SuperNOVA is mostly more of the same, but a decent array of modes and a list of new songs help keep the experience feeling reasonably fresh.
- New mode gives you some entertaining single-player tasks to complete
- lots of songs and modes to choose from.
- Wildly varied song list means you may only like three or four songs
- EyeToy mode still seems tacked on and irrelevant.
The Dance Dance Revolution series was established in arcades eight years ago, rose to cult status with a few hints of mainstream success, and has now settled into its own niche. At this point, you probably already know if Dance Dance Revolution is for you or not, so whether you'll like this latest installment, DDR SuperNOVA, comes down to your feelings about the song list. With a heavy dose of domestic music, most of which doesn't necessarily fit the DDR profile, you might come away from SuperNOVA thinking that the series has been watered down a bit.
Most rhythm games live and die by their song list, but that's not to say that DDR is a single-minded game. There's a heavy list of modes available to play, including one built for progression-based single-player. Called stellar master mode, this option breaks the songs out into groups and has you moving between planets (called stellar joints) to take on tasks. These tasks include simple objectives like complete three songs, and they advance to asking you to get high ratings on songs at higher difficulty levels or to complete any song with a tempo of 150bpm or less. As you complete these tasks, you'll get to enter showdowns, which are shorter but often tougher tasks, like dancing part of a song while ignoring two of the arrows or dancing the steps in silence. This mode mixes the formula up nicely and is a great diversion for fans of the series.
Of course, if you don't want to mess around with the task-based stellar master mode, everything else you'd expect to see in a DDR game on the PlayStation 2 is also present, including EyeToy support. The regular game mode lets you dance a set of songs like the arcade version does. Workout mode is still there to help you count calories. The advanced mode menu is where you'll find courses of multiple songs, endless mode, a two-player battle mode, and more. Some of the advanced modes have to be unlocked. As you dance, you earn points that can be spent in the game's shop to unlock different arrow graphics, new characters, music, backgrounds, and yes, the rest of the advanced modes. In addition, there's an online mode that'll let you compare scores online and dance against another player. We often had trouble finding opponents during the game's week of release. Perhaps the base of online players will grow over time, but it seems like this option will only be useful if you have a far-away friend that you want to dance with.

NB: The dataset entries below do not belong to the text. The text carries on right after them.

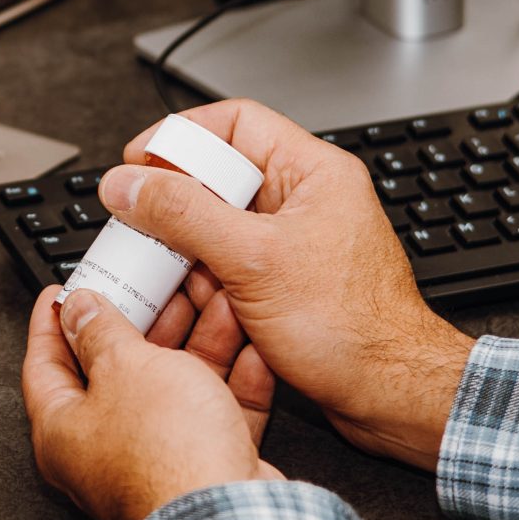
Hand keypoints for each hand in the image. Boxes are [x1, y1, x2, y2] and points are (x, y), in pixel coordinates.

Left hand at [21, 284, 280, 519]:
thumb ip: (101, 332)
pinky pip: (215, 413)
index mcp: (62, 430)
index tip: (62, 291)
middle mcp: (104, 449)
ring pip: (173, 387)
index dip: (51, 322)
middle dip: (142, 320)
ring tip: (214, 297)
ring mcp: (157, 459)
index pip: (43, 364)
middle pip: (115, 371)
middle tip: (154, 284)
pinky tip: (251, 345)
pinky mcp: (204, 466)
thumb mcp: (124, 367)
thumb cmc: (165, 453)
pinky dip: (233, 379)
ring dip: (196, 340)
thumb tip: (80, 310)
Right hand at [99, 102, 476, 472]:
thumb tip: (130, 184)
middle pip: (221, 177)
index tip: (139, 161)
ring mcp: (295, 245)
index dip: (181, 137)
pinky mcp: (286, 286)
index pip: (235, 124)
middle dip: (176, 203)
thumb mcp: (252, 261)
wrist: (388, 395)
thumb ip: (184, 216)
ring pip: (220, 227)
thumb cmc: (354, 330)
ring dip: (186, 249)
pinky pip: (229, 267)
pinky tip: (190, 304)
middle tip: (140, 221)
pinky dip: (204, 282)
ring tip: (162, 270)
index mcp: (312, 173)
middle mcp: (305, 203)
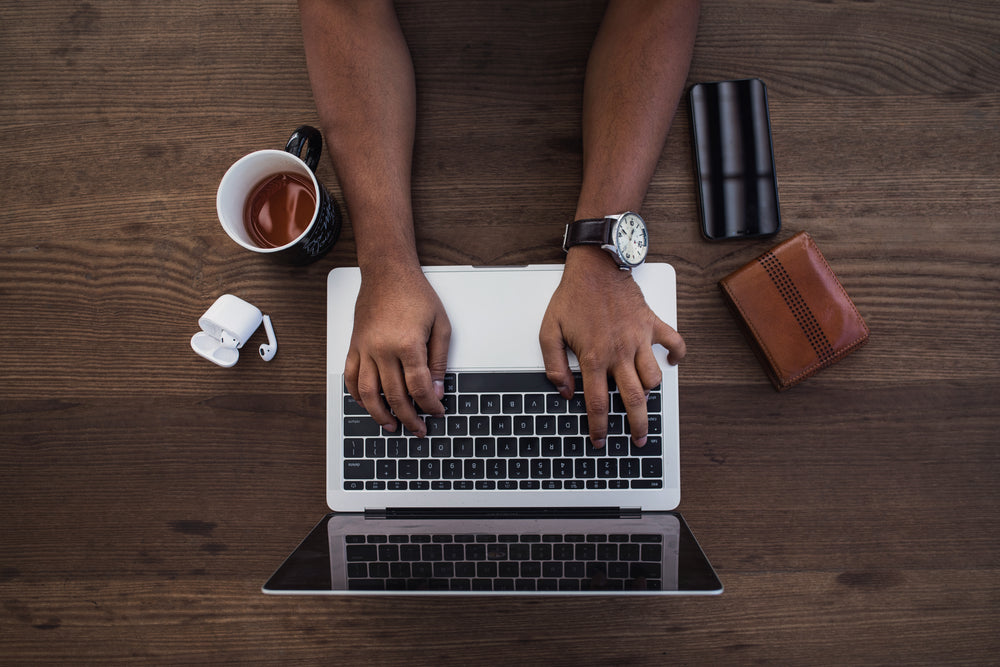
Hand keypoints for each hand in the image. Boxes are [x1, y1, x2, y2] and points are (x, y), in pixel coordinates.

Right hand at [345, 265, 450, 436]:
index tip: (436, 412)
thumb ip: (439, 360)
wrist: (387, 272)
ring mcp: (365, 349)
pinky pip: (350, 377)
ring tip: (391, 426)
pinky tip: (367, 405)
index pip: (419, 387)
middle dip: (409, 417)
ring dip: (379, 414)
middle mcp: (382, 349)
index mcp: (407, 344)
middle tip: (418, 429)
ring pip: (368, 393)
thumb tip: (437, 389)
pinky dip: (357, 395)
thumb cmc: (415, 294)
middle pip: (395, 395)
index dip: (430, 405)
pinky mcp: (354, 345)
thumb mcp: (440, 325)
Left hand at [539, 246, 685, 447]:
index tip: (600, 440)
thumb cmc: (572, 297)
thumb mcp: (549, 331)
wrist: (595, 267)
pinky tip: (671, 363)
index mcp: (593, 357)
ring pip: (654, 377)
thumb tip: (565, 391)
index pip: (597, 403)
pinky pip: (674, 342)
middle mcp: (618, 352)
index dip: (599, 427)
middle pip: (633, 398)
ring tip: (647, 401)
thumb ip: (555, 365)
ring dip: (652, 393)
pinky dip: (677, 355)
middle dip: (637, 424)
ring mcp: (638, 338)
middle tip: (638, 439)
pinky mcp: (651, 323)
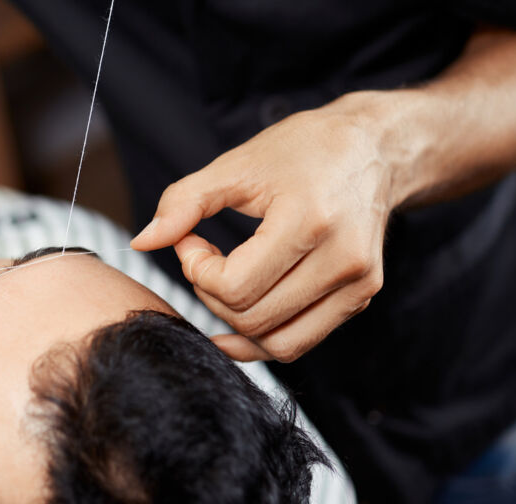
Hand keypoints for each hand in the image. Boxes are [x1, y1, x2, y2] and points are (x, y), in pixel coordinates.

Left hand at [131, 93, 399, 361]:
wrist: (374, 148)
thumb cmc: (303, 150)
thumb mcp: (237, 165)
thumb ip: (184, 203)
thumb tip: (141, 243)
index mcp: (310, 221)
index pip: (234, 286)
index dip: (196, 270)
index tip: (192, 241)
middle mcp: (342, 260)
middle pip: (252, 318)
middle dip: (210, 294)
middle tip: (204, 258)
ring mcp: (357, 284)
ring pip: (276, 343)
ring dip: (235, 322)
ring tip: (225, 281)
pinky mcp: (361, 297)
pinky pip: (300, 342)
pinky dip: (262, 338)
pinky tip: (236, 318)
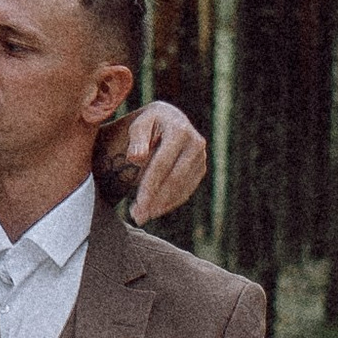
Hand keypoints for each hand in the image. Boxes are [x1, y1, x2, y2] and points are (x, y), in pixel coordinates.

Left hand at [108, 99, 209, 225]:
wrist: (168, 121)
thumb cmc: (149, 125)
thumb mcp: (139, 125)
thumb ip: (136, 140)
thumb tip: (136, 158)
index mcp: (179, 129)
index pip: (162, 163)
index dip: (150, 185)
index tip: (138, 203)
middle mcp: (196, 143)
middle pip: (174, 178)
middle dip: (156, 200)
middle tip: (138, 216)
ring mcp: (201, 157)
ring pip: (182, 188)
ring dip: (162, 205)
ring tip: (141, 216)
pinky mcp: (201, 169)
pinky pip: (186, 190)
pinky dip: (170, 203)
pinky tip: (154, 210)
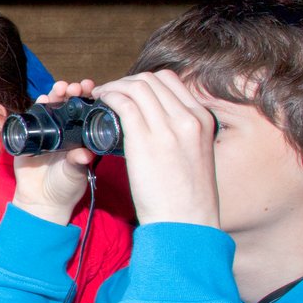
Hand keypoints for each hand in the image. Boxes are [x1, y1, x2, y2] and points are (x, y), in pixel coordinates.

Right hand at [10, 80, 101, 223]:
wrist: (42, 200)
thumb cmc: (65, 187)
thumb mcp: (75, 175)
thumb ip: (78, 163)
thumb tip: (84, 154)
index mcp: (80, 135)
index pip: (86, 111)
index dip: (89, 97)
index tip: (94, 89)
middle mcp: (64, 129)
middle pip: (68, 103)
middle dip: (73, 90)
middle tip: (77, 87)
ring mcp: (46, 130)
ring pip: (51, 105)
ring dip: (55, 93)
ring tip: (61, 88)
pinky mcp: (28, 135)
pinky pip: (31, 117)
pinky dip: (36, 106)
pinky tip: (42, 100)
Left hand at [92, 69, 219, 226]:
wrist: (186, 223)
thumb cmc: (187, 199)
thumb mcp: (196, 156)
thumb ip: (184, 136)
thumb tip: (160, 126)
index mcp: (202, 120)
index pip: (171, 81)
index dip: (145, 82)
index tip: (129, 92)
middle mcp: (189, 118)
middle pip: (152, 80)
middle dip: (126, 81)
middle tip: (111, 93)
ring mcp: (168, 128)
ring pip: (136, 87)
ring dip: (114, 87)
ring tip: (101, 97)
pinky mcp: (145, 140)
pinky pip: (123, 103)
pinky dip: (108, 97)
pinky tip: (100, 103)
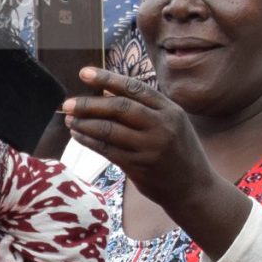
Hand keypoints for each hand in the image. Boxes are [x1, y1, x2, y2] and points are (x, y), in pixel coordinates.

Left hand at [61, 64, 250, 236]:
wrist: (194, 188)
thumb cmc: (178, 151)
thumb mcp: (172, 123)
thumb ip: (146, 108)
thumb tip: (106, 90)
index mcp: (170, 110)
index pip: (134, 88)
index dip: (107, 79)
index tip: (84, 73)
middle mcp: (162, 125)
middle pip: (119, 107)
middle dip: (89, 104)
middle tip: (67, 103)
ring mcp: (150, 147)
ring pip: (109, 129)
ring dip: (84, 124)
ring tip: (69, 120)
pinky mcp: (139, 166)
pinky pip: (107, 149)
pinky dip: (88, 141)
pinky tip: (77, 136)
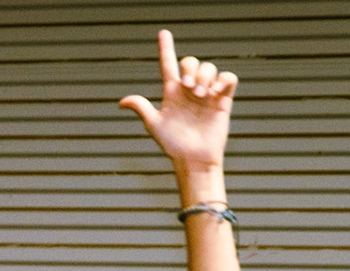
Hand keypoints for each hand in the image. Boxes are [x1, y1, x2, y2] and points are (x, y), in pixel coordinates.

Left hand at [119, 31, 237, 175]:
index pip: (168, 65)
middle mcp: (189, 90)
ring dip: (205, 76)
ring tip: (202, 94)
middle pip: (191, 62)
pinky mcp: (223, 100)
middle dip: (190, 68)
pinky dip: (223, 80)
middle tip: (189, 86)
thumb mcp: (154, 125)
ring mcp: (207, 94)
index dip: (166, 48)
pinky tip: (216, 92)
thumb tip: (121, 102)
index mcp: (172, 93)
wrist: (194, 159)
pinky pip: (229, 78)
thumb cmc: (173, 145)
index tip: (163, 33)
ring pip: (210, 67)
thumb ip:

The song list in the US version of DDR SuperNOVA contains a fair amount of the fast-moving beat-driven dance music you've come to expect from the series, including tracks from Captain Jack and BeForU. But there's also a lot of "other" music in there, too. In this category falls domestic music like "Video Killed the Radio Star" by The Buggles, "Since U Been Gone" by Kelly Clarkson, and "Dance, Dance" by Fall Out Boy, but then you've also got "Battle Without Honor or Humanity" by Tomoyasu Hotei, which is better known as "that song from Kill Bill." Some of the songs with music videos play those videos while you dance. On one hand, that's great, because it means this game prominently features Captain Lou Albano. But on the other hand, there's something unsettling about watching video of real people actually dancing while you're standing in your living room, mashing out robotic steps on a dance mat. Either way, purists may dislike some of the song choices, but those same purists probably already own DDR games with the songs they like the most. As much as we hate to say it, you can't expect Konami to just put "Boom Boom Dollar" in every single release.
Graphically, the game offers the sort of display you'd expect from a DDR game. The polygonal backgrounds are a little more detailed and varied this time around, and the quality of the music videos is good, too.
While beginners will be able to use the tutorials to get up to speed, at this point, it's hard to imagine someone picking up DDR for the first time and falling in love with it the same way people did eight years ago. If you're still hooked on DDR, this is a quality installment that you might actually hate, depending on how you feel about the song list. So give that song list a long, hard look, and use that to make your final decision.